Commodification

‘Commodification’ is often used as a short-hand way of defining what capitalism does, but all too often it’s used as a synonym for transaction or exchange. Yet buying and selling are not specific to capitalism and, more importantly, there are consequences in organising a critique of, or opposition to capitalism on the grounds that ‘markets’ are bad.

Polanyi is one of the more emphatic exponents of this position, but the same argument has been put by others so as to make alliances with conservatives possible, or simply so as to present a conservative position in a more presentable marxian idiom. Whether in the context of ‘anti-globalisation’ milieu or the more recent Occupy Wall Street, or in the development of a version of feminism which—let’s be honest—has been deemed acceptable by the self-selected manguard for their alliances with far Right clerics in anti-pornography or anti-sex work campaigns (and, as it happens, worse), the stakes are hardly trivial or simply conceptual.

‘Commodification’ in Marx’s writings is an ambivalent term that on many occasions, as Phyllis Zuckerman argued long ago in Le supplement de nature [Nature as Surplus]” situates “use-value” outside the dynamics of value, as if it were a placeholder for Nature. She went on to argue that:

Marx partially recognizes the contribution of nature to an economic system. Yet he does so in terms of an analogy which assimilates the family to nature. Labor is the father of material wealth, nature its mother. Thus the term which appears as identical to itself, prior to the differentiations that form the basis for the production of value, is already marked by a family structure which seems to organize the other oppositions in the system, between economy and nature, form and matter, value and virgin soil, surplus and its absence.

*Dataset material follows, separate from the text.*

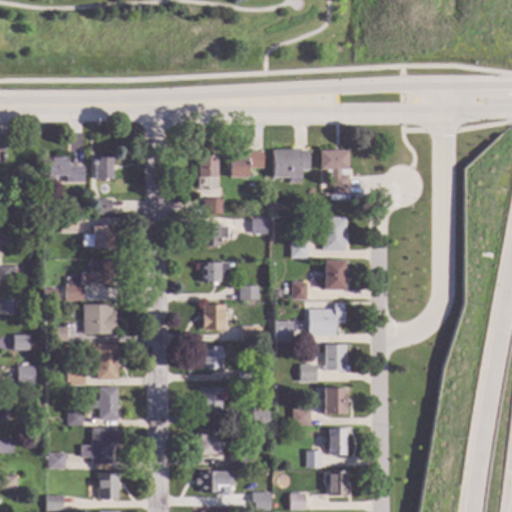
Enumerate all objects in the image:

Zuckerman’s essay, originally published in French in 1979 and translated into English in 1983, was once a canonical part of feminist readings of Marx. But it was significant to both the refusal of Platonism (with its foundationalist imperative) and a developing marxist feminism, for the simple reason that any careful reading of Marx’s writings will suggest that

The difference between the sexes emerges into the logic of economics just at the point when this difference can no longer be sustained as a difference grounded in ‘nature.’ Thus Capital [v.1] works within the presuppositions of the logocentric tradition [or, specifically that of political economy], yet re-works the tradition, making it impossible for us to assume a position of innocence or purity outside of fetishism, from which to describe the illusions of the system.

Zuckerman does not elaborate in that essay on the formula of capital, but she nevertheless carefully marks the dynamics of excess and surplus that shape the transitions from M to C to M’.

What she also underlined is that commodification is a question about surplus value, and therefore surplus labour. To the extent that discussions of the market or commodification avoid the issue of surplus labour, they are neither marxist, nor communist, nor progressive even, but conservative—in the precise sense that they conserve the conditions of surplus labour (and of capitalism) by presenting them as natural, outside the circuits of market, commodity and the materialities of everyday life.

For my part, I think Zuckerman does not have a theory of race, and this tends to foreclose questions about time. As accurate as it is an account of surplus labour, it remains more formalism (and therefore Platonic) than a critical theory of transformation.

Put another way: Marx’s sense of the dialectic (as it was I think for Deleuze) is not two, but three. And instrinsic to the machinery of value. By which I do not mean class plus gender plus race, but the relation of a foundationalist concept of Nature (sexual difference, but biological concepts of Nature more generally, and therefore race) to time, particularly with respect to concepts of origin and future that assign values to particular properties and their transmission through time and space. All concepts of race require a concept of sexual reproduction, and the ‘reproduction of races’ hinges on normative concepts of their reproduction. Just as, it might be added: all concepts of sex and sexuality require a concept of race, even if this tries to anchor in the idea of the ‘human race,’ or species, constantly in fear of slipping down the slope of infinite regress and … ‘What next!? People marrying animals?!’

In other words, genealogy. In any event, it seems to me that the three-fold dynamics of dialectical forms are easily established, from Lockean liberalism (with its three temporal orders of the contract) to Marx’s critical diagram of political economy: exchange value, surplus value, value. The crucial ‘third term,’ the specificity of capitalism, is surplus value, not commodification.